I failed to train the example on the book in chapter 4!

I am trying to follow the book on training the model to recognize threes and sevens. There are two versions of the code, one starting from scratch, and the other is the “optimized” version using classes like SGD and nn.Linear.
The first one turns out to be ok with a 1.0 learning rate, but with the optimized version, a very strange thing happens: the gradient suddenly becomes zero and my model stops optimizing at only about 50% accuracy and I don’t know what’s wrong. Here’s the code:

import fastbook
from fastai.vision.all import *
from fastbook import *

path = untar_data(URLs.MNIST_SAMPLE)
Path.BASE_PATH = path
threes = (path/'train'/'3').ls().sorted()
sevens = (path/'train'/'7').ls().sorted()
seven_tensors = [tensor(Image.open(o)) for o in sevens]
three_tensors = [tensor(Image.open(o)) for o in threes]
stacked_sevens = torch.stack(seven_tensors).float()/255
stacked_threes = torch.stack(three_tensors).float()/25
valid_3_tens = torch.stack([tensor(Image.open(o)) 
                            for o in (path/'valid'/'3').ls()])
valid_3_tens = valid_3_tens.float()/255
valid_7_tens = torch.stack([tensor(Image.open(o)) 
                            for o in (path/'valid'/'7').ls()])
valid_7_tens = valid_7_tens.float()/255

train_x = torch.cat([stacked_threes, stacked_sevens]).view(-1, 28*28)
train_y = tensor([1]*len(threes) + [0]*len(sevens)).unsqueeze(1)
dset = list(zip(train_x,train_y))
valid_x = torch.cat([valid_3_tens, valid_7_tens]).view(-1, 28*28)
valid_y = tensor([1]*len(valid_3_tens) + [0]*len(valid_7_tens)).unsqueeze(1)
valid_dset = list(zip(valid_x,valid_y))
def mnist_loss(predictions, targets):
    predictions = predictions.sigmoid()
    return torch.where(targets==1, 1-predictions, predictions).mean()
def batch_accuracy(xb, yb):
    preds = xb.sigmoid()
    correct = (preds>0.5) == yb
    return correct.float().mean()
lr = 1.
dl = DataLoader(dset, batch_size=256)
valid_dl = DataLoader(valid_dset, batch_size=256)
dls = DataLoaders(dl, valid_dl)
learn = Learner(dls, nn.Linear(28*28,1), opt_func=SGD,
                loss_func=mnist_loss, metrics=batch_accuracy)
learn.fit(10, lr=lr)

I tried to increase my learning rate. It doesn’t help at all. Instead, I find that decreasing the learning rate to 0.1 would make significant improvement to the model.
The batch accuracy jumps from less than 50% to 95% in the third epoch, which surprise me very much. Why do this happen? Is there something wrong with the code?

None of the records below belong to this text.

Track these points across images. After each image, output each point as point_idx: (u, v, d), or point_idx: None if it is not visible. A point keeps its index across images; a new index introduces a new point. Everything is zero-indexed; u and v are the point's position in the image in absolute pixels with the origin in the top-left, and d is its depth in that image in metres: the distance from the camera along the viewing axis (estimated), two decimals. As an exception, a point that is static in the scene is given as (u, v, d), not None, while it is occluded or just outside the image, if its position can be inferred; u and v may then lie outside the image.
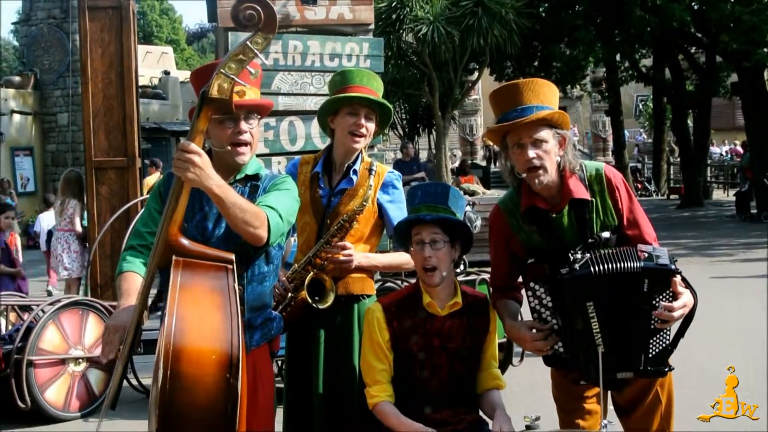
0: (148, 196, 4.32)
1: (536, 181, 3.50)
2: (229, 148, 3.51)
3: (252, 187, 3.57)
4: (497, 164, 33.74)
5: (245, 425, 3.15)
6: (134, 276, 3.47)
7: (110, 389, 3.49)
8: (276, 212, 3.39)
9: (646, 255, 3.40)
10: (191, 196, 3.36)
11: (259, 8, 3.06)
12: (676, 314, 3.38)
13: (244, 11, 3.05)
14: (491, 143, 34.41)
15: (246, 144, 3.54)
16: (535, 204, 3.56)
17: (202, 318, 2.96)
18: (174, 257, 3.14)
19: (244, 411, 3.08)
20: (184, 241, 3.20)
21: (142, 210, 3.73)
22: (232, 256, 3.22)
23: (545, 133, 3.50)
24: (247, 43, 3.09)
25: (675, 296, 3.41)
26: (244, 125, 3.53)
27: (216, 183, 3.16)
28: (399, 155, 21.42)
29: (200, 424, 2.86)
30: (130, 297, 3.39)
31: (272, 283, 3.70)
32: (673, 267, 3.38)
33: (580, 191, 3.55)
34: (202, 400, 2.85)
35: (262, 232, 3.30)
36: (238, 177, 3.57)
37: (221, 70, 3.10)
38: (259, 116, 3.66)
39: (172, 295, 2.98)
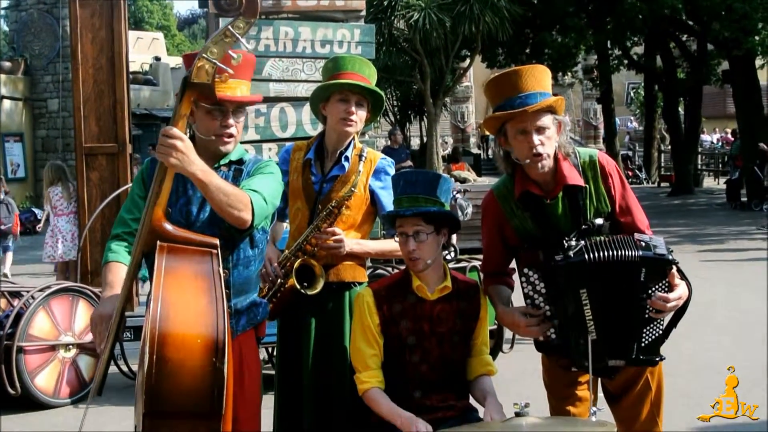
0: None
1: (539, 166, 3.49)
2: (214, 137, 3.54)
3: (236, 171, 3.59)
4: (489, 152, 33.78)
5: (231, 410, 3.16)
6: (119, 266, 3.49)
7: (96, 376, 3.50)
8: (260, 195, 3.41)
9: (644, 244, 3.40)
10: (175, 181, 3.38)
11: None
12: (670, 305, 3.38)
13: None
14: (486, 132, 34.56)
15: (231, 136, 3.57)
16: (529, 189, 3.56)
17: (188, 303, 2.97)
18: (158, 242, 3.15)
19: (230, 398, 3.09)
20: (168, 226, 3.21)
21: (127, 197, 3.74)
22: (217, 241, 3.24)
23: (547, 120, 3.50)
24: (229, 27, 3.10)
25: (671, 287, 3.41)
26: (231, 119, 3.56)
27: (199, 168, 3.17)
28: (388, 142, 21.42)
29: (187, 408, 2.87)
30: (114, 288, 3.42)
31: (258, 267, 3.72)
32: (670, 257, 3.39)
33: (574, 177, 3.55)
34: (189, 385, 2.86)
35: (245, 215, 3.31)
36: (222, 162, 3.59)
37: (203, 54, 3.12)
38: (245, 109, 3.70)
39: (157, 280, 2.99)
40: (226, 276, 3.52)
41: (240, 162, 3.64)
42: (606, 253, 3.37)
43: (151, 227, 3.18)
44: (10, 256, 15.27)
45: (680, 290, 3.42)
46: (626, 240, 3.43)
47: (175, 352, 2.85)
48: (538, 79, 3.55)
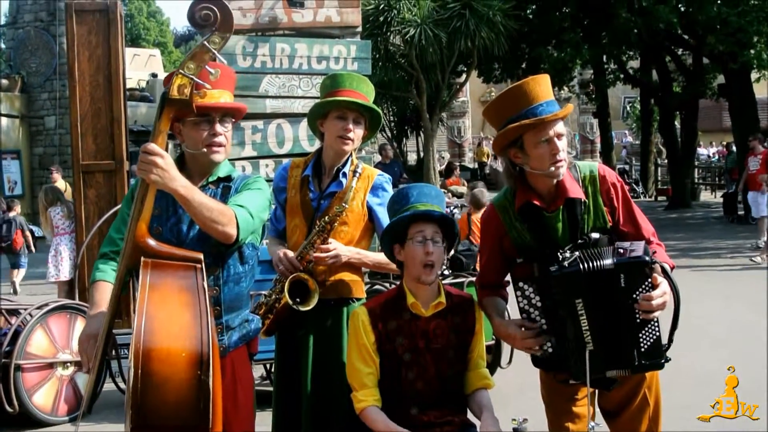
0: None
1: (559, 172, 3.51)
2: (204, 150, 3.55)
3: (224, 188, 3.61)
4: (488, 169, 33.76)
5: (221, 426, 3.17)
6: (105, 285, 3.51)
7: (86, 393, 3.52)
8: (245, 210, 3.44)
9: (621, 251, 3.41)
10: (165, 200, 3.44)
11: (214, 8, 3.11)
12: (655, 303, 3.35)
13: (200, 11, 3.11)
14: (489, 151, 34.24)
15: (220, 145, 3.58)
16: (531, 200, 3.57)
17: (171, 317, 2.99)
18: (142, 258, 3.16)
19: (219, 411, 3.10)
20: (151, 242, 3.22)
21: (116, 216, 3.75)
22: (201, 256, 3.25)
23: (563, 127, 3.53)
24: (204, 42, 3.13)
25: (654, 287, 3.39)
26: (219, 127, 3.58)
27: (180, 184, 3.19)
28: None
29: (173, 422, 2.89)
30: (100, 307, 3.44)
31: (249, 283, 3.73)
32: (646, 258, 3.37)
33: (575, 191, 3.56)
34: (174, 398, 2.87)
35: (230, 229, 3.33)
36: (210, 179, 3.61)
37: (180, 70, 3.15)
38: (233, 119, 3.70)
39: (142, 295, 3.01)
40: (216, 293, 3.56)
41: (228, 179, 3.66)
42: (589, 264, 3.39)
43: (134, 243, 3.19)
44: (22, 272, 15.62)
45: (662, 287, 3.39)
46: (607, 249, 3.44)
47: (160, 366, 2.87)
48: (549, 88, 3.58)
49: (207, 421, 2.89)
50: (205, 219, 3.27)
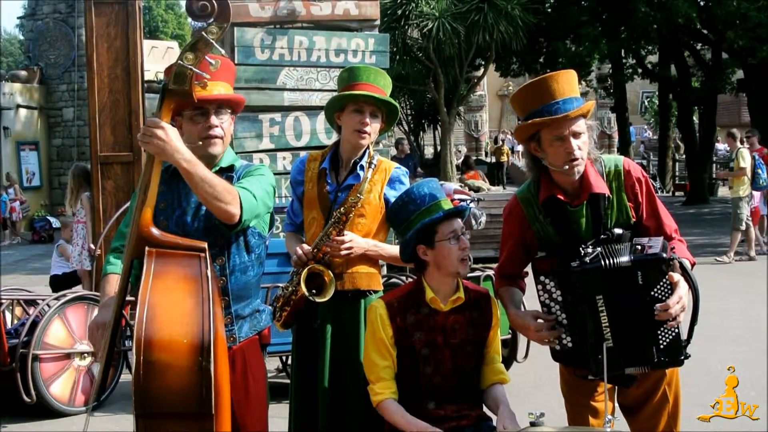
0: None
1: (575, 171, 3.49)
2: (201, 143, 3.55)
3: (227, 178, 3.59)
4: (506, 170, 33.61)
5: (229, 414, 3.18)
6: (116, 278, 3.52)
7: (95, 383, 3.54)
8: (249, 192, 3.44)
9: (639, 248, 3.40)
10: (171, 194, 3.48)
11: None
12: (673, 311, 3.33)
13: (197, 2, 3.11)
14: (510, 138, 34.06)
15: (216, 137, 3.57)
16: (555, 195, 3.55)
17: (173, 305, 2.99)
18: (147, 247, 3.17)
19: (226, 399, 3.12)
20: (155, 232, 3.22)
21: (127, 212, 3.77)
22: (205, 245, 3.25)
23: (582, 124, 3.50)
24: (202, 33, 3.12)
25: (672, 285, 3.37)
26: (214, 119, 3.57)
27: (183, 157, 3.18)
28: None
29: (176, 409, 2.89)
30: (109, 297, 3.48)
31: (256, 273, 3.74)
32: (663, 255, 3.36)
33: (600, 186, 3.54)
34: (177, 385, 2.88)
35: (233, 208, 3.32)
36: (213, 170, 3.59)
37: (179, 61, 3.14)
38: (231, 111, 3.70)
39: (145, 284, 3.01)
40: (223, 283, 3.57)
41: (230, 169, 3.66)
42: (610, 261, 3.37)
43: (138, 233, 3.20)
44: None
45: (680, 290, 3.37)
46: (626, 246, 3.43)
47: (162, 354, 2.88)
48: (572, 84, 3.55)
49: (210, 408, 2.90)
50: (207, 195, 3.25)
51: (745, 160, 14.93)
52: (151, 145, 3.12)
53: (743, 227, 14.94)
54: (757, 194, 15.47)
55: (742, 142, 16.85)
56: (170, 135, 3.14)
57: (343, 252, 4.06)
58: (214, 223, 3.47)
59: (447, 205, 3.81)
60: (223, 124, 3.61)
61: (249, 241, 3.66)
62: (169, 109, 3.21)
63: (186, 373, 2.89)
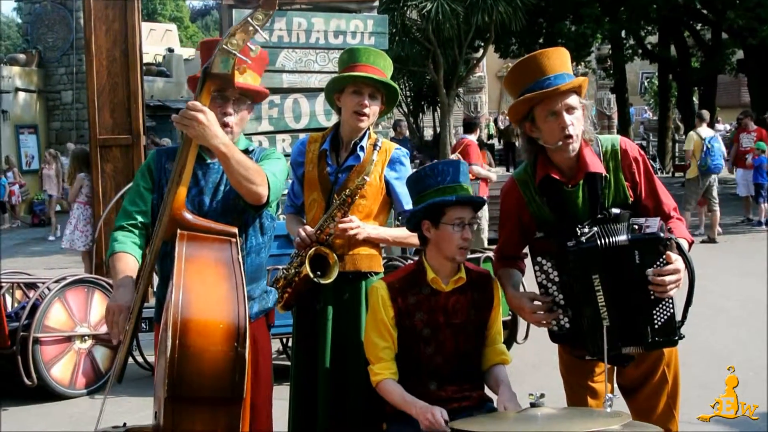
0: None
1: (570, 148, 3.47)
2: None
3: None
4: (501, 142, 33.57)
5: (249, 396, 3.21)
6: (127, 256, 3.51)
7: (116, 364, 3.52)
8: (272, 173, 3.49)
9: (637, 227, 3.39)
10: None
11: None
12: (668, 278, 3.31)
13: None
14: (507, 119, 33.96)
15: (226, 125, 3.55)
16: (551, 174, 3.54)
17: (209, 289, 3.01)
18: (178, 230, 3.19)
19: (249, 382, 3.13)
20: (188, 215, 3.26)
21: (131, 188, 3.76)
22: (236, 230, 3.29)
23: (575, 100, 3.48)
24: (248, 19, 3.14)
25: (669, 265, 3.36)
26: (231, 108, 3.58)
27: (222, 141, 3.22)
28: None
29: (209, 393, 2.92)
30: (125, 276, 3.43)
31: (267, 254, 3.79)
32: (661, 234, 3.35)
33: (596, 165, 3.52)
34: (211, 370, 2.90)
35: (263, 189, 3.39)
36: None
37: (223, 45, 3.15)
38: (251, 102, 3.71)
39: (178, 267, 3.03)
40: None
41: (246, 152, 3.65)
42: (607, 240, 3.37)
43: (171, 216, 3.21)
44: None
45: (676, 264, 3.35)
46: (624, 226, 3.42)
47: (198, 338, 2.89)
48: (563, 60, 3.54)
49: (241, 393, 2.93)
50: (241, 178, 3.30)
51: (690, 142, 15.23)
52: (191, 128, 3.15)
53: (716, 208, 15.16)
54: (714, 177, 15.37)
55: (711, 126, 17.02)
56: (210, 119, 3.17)
57: (352, 233, 4.06)
58: (231, 204, 3.51)
59: (465, 192, 3.76)
60: (237, 114, 3.62)
61: (264, 222, 3.71)
62: (209, 93, 3.24)
63: (222, 358, 2.91)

Oh my goodness. I made such a stupid mistake!

stacked_sevens = torch.stack(seven_tensors).float()/255
stacked_threes = torch.stack(three_tensors).float()/25

See what’s wrong? It cost me a whole afternoon and evening, and just now I found this error.


Very high LR! didn’t throw you a ValueError? Better to divide floating values with floating, for sure instead of 255 use 255.0 in this case.

If you divide a floating value with an integer, the result will always be a float. So I didn’t bother to use 255.0. And the high learning rate is just copied from the book and it works all right. Thanks for your suggestions though! I’ll keep that in mind:)